* _TO DO_
Identify every line in the rows below that contains the word "Does". Case matters.

* _RECORDS FOR THE TASK_
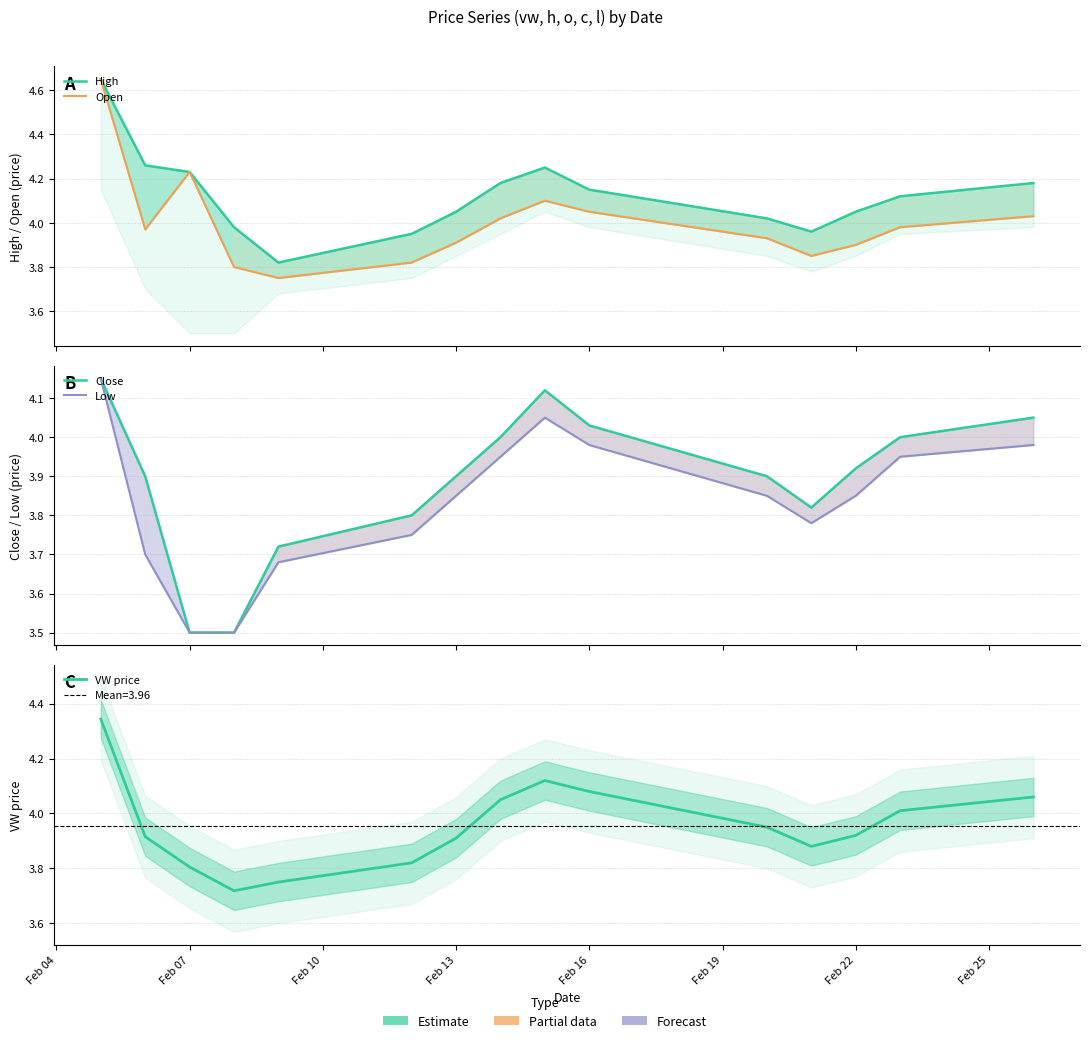

Does the chart display data point markers on the line(s)?

No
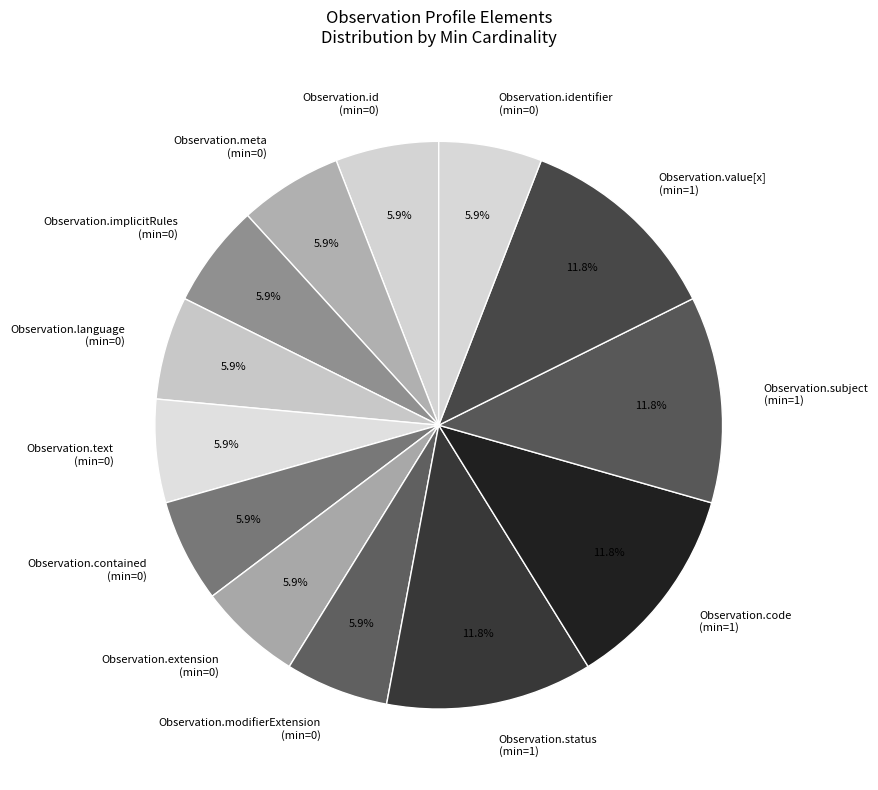

Approximately how many times larger is the value at Observation.id (min=0) compared to Observation.subject (min=1)?

0.5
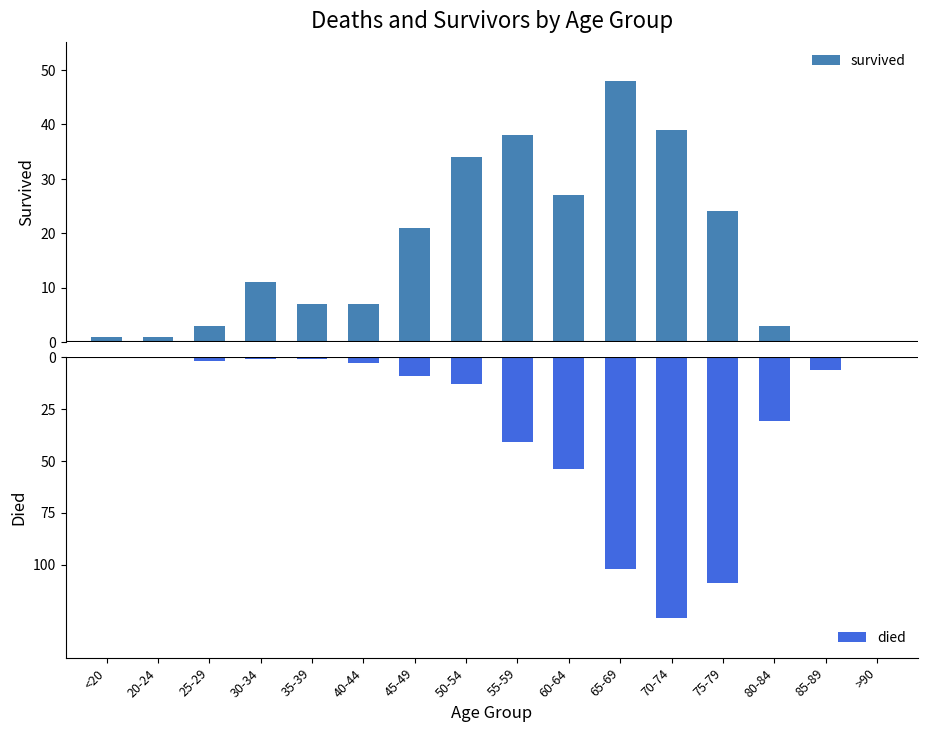

How many data points in survived are above 11?

7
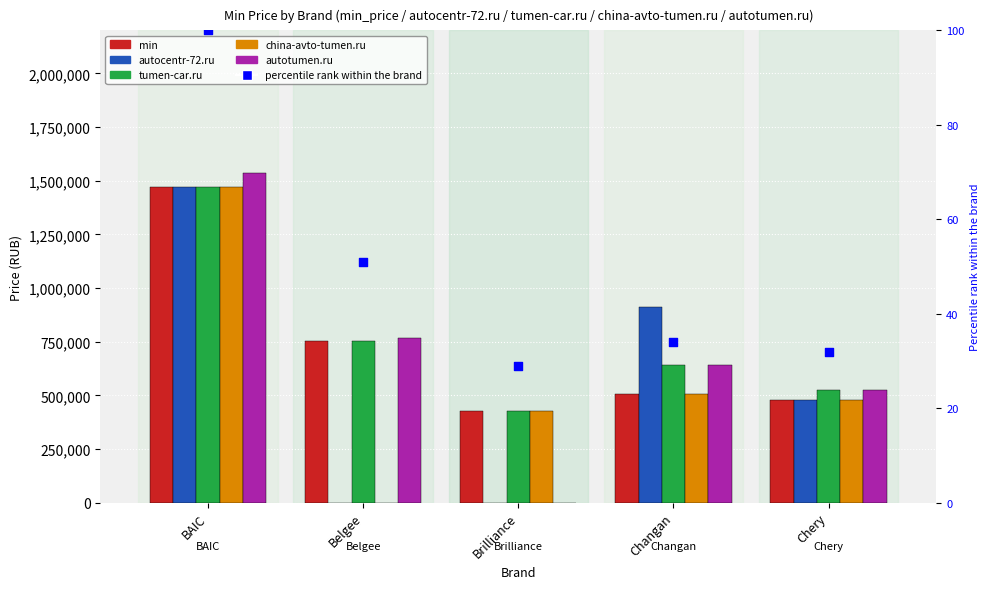

Which series has the largest total across all categories?

tumen-car.ru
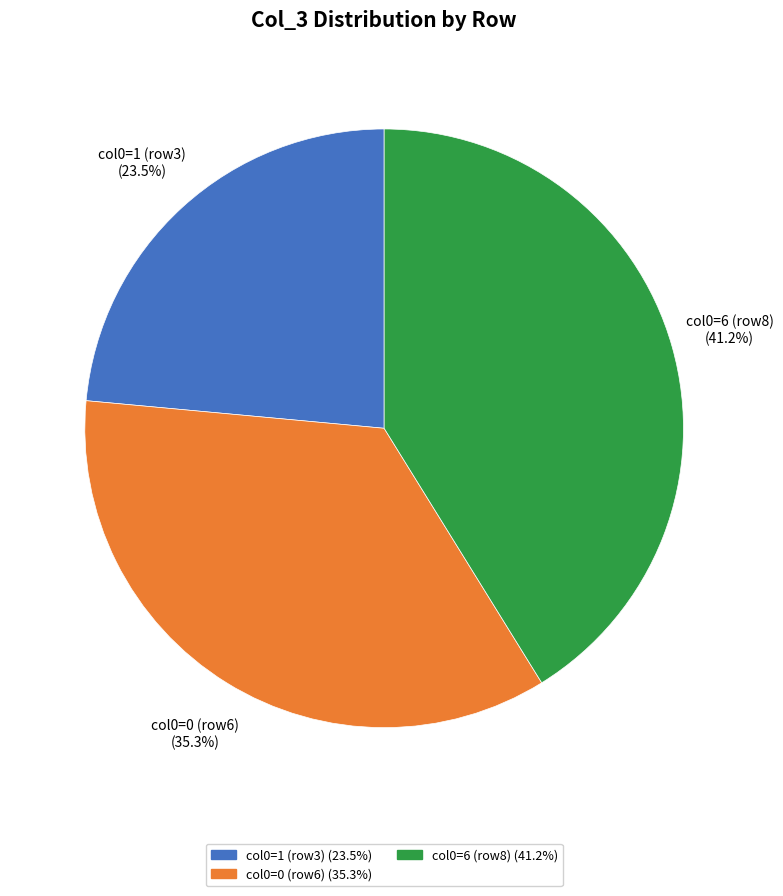

Does any single category account for the majority?

No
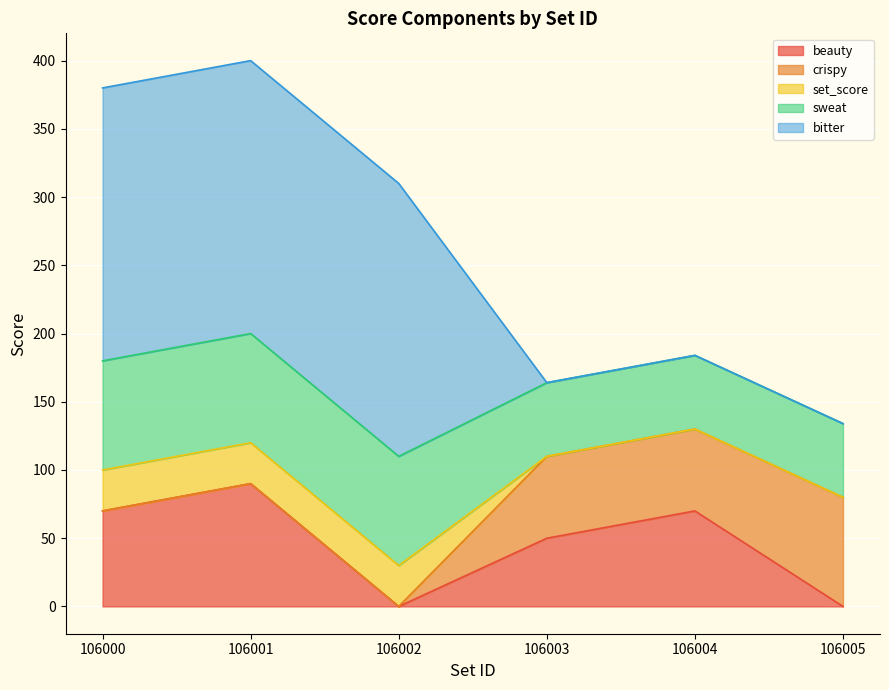

True or false: bitter and set_score cross at least once.

False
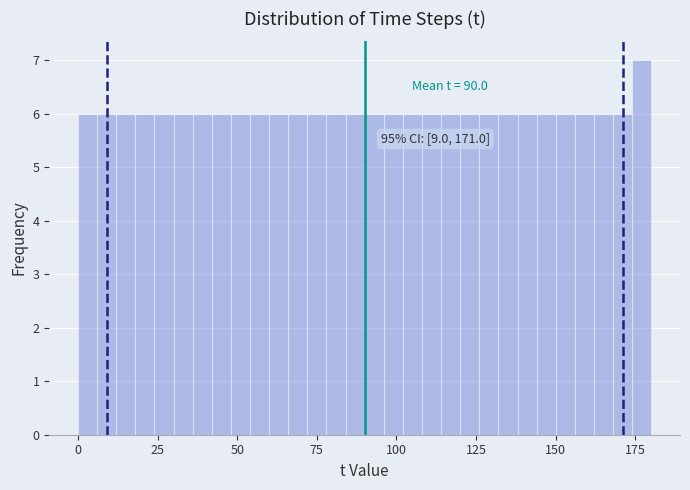

Read against the x-axis, roughly where is the centre of the tallest bar?

175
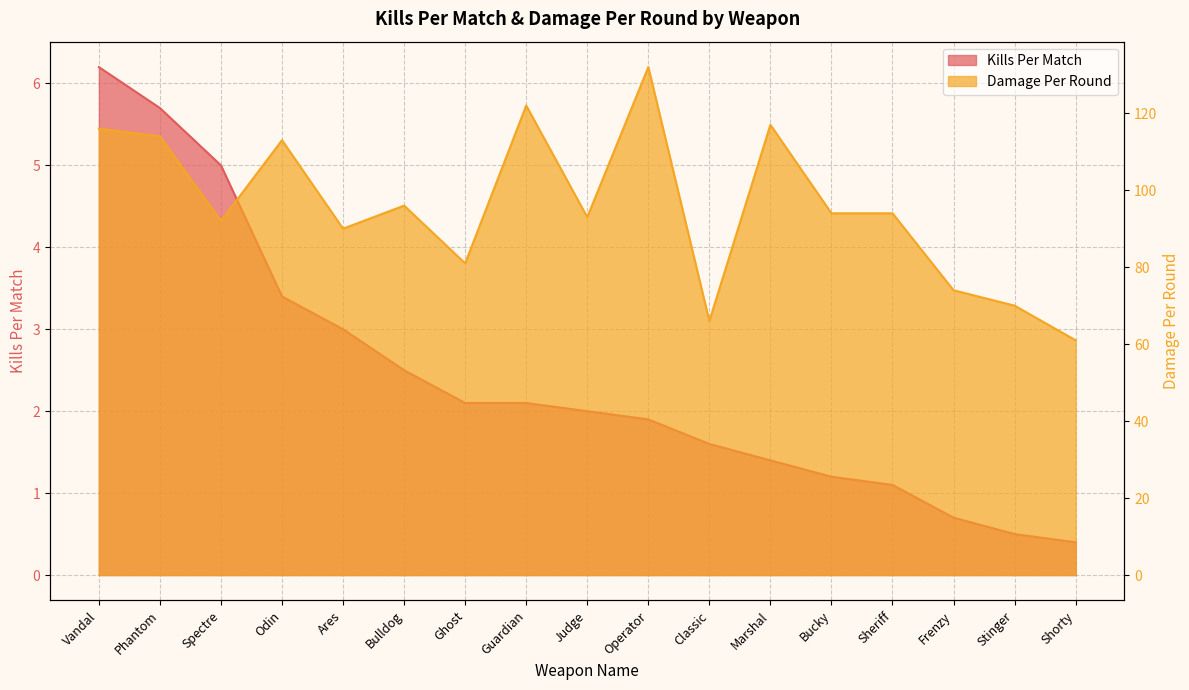

Which label corresponds to the largest value in the chart?

Operator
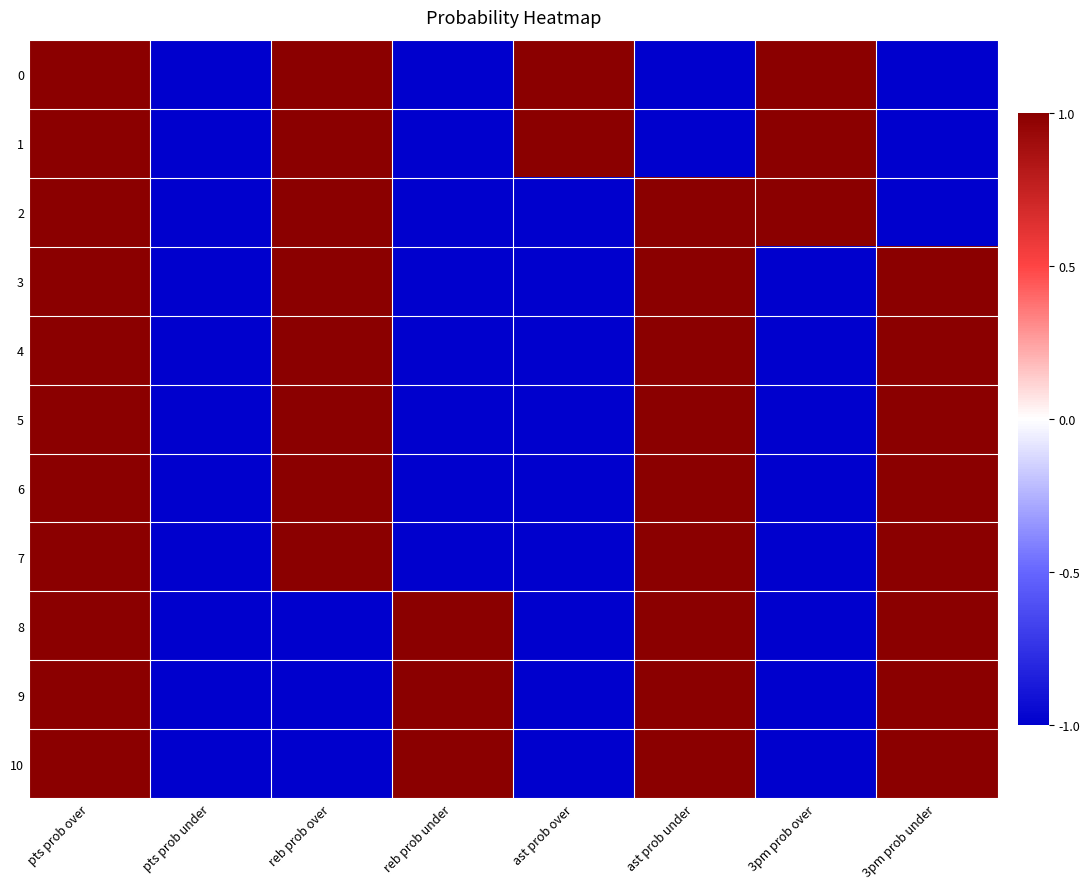

Which series changed the most between pts prob under and 3pm prob under?

3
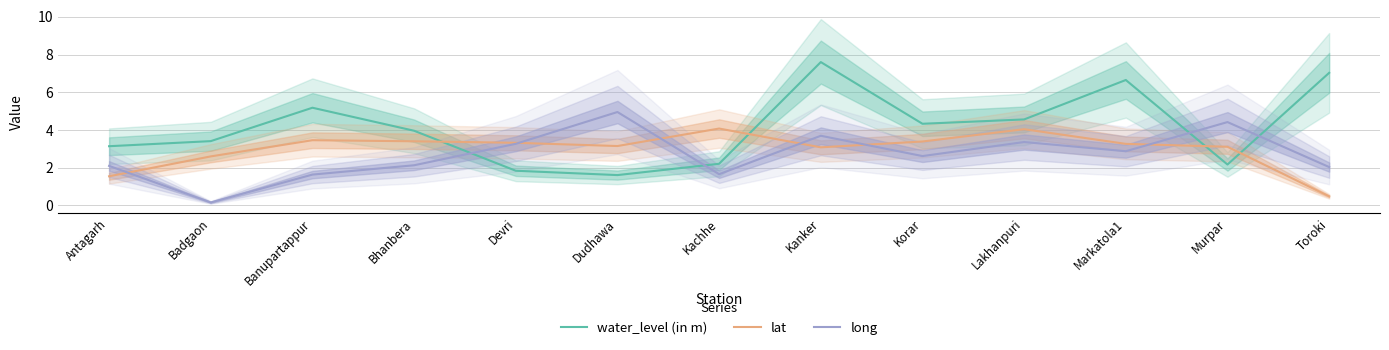

What is the difference between the long values at Kanker and Badgaon?

3.5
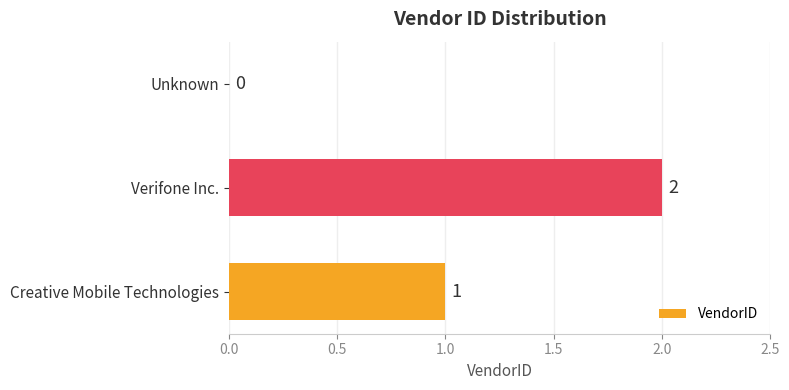

True or false: the data shows 3 at Verifone Inc..

False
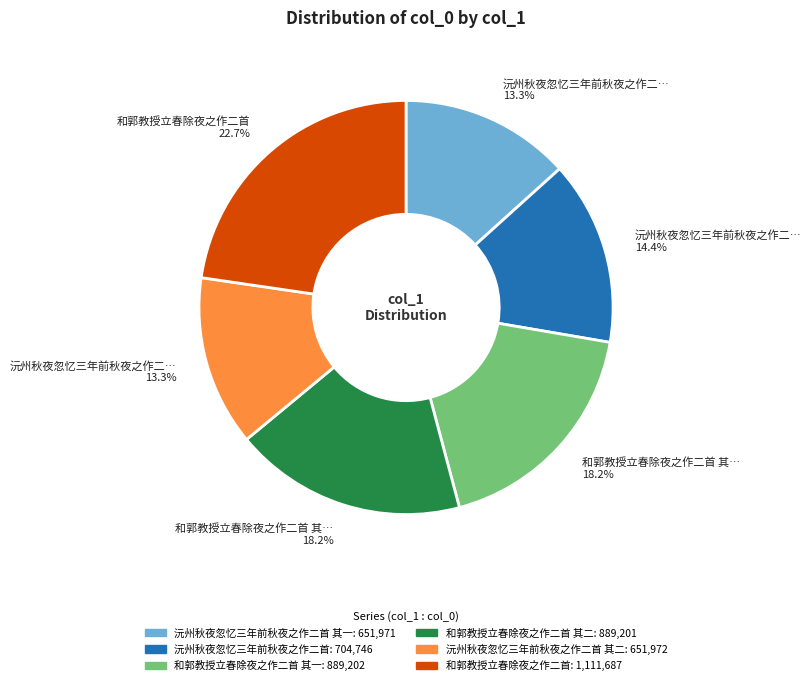

Is there a majority slice in this chart?

No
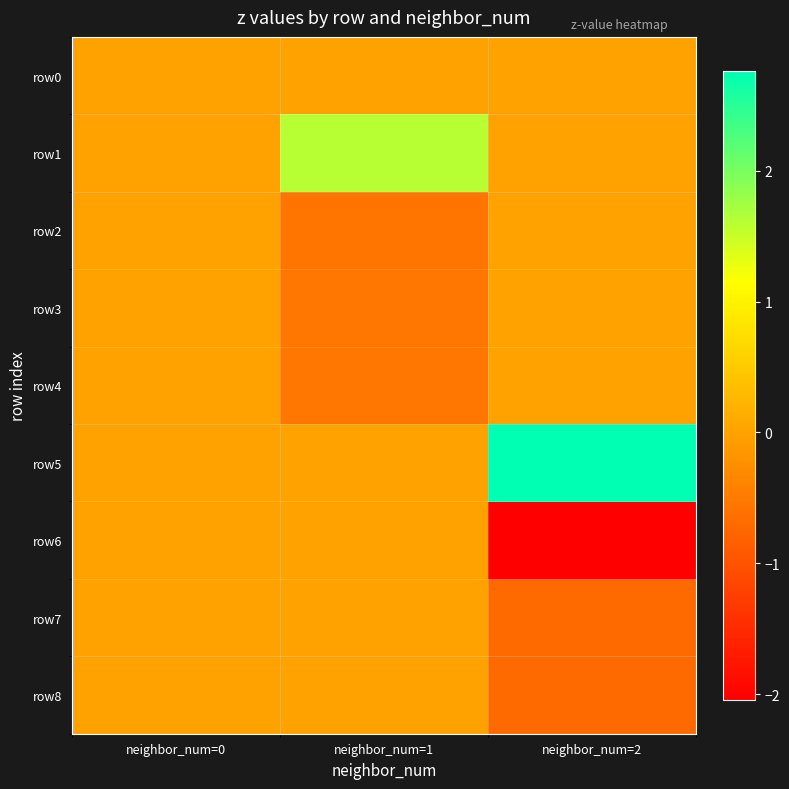

Reading right to left, extract all data points from this chart.

row0: neighbor_num=2=0.0	neighbor_num=1=0.0	neighbor_num=0=0.0
row1: neighbor_num=2=0.0	neighbor_num=1=1.6	neighbor_num=0=0.0
row2: neighbor_num=2=0.0	neighbor_num=1=-0.6	neighbor_num=0=0.0
row3: neighbor_num=2=0.0	neighbor_num=1=-0.5	neighbor_num=0=0.0
row4: neighbor_num=2=0.0	neighbor_num=1=-0.5	neighbor_num=0=0.0
row5: neighbor_num=2=2.8	neighbor_num=1=0.0	neighbor_num=0=0.0
row6: neighbor_num=2=-2.0	neighbor_num=1=0.0	neighbor_num=0=0.0
row7: neighbor_num=2=-0.7	neighbor_num=1=0.0	neighbor_num=0=0.0
row8: neighbor_num=2=-0.7	neighbor_num=1=0.0	neighbor_num=0=0.0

* _RESULT_
Does the chart display data point markers on the line(s)?
Does any single category account for the majority?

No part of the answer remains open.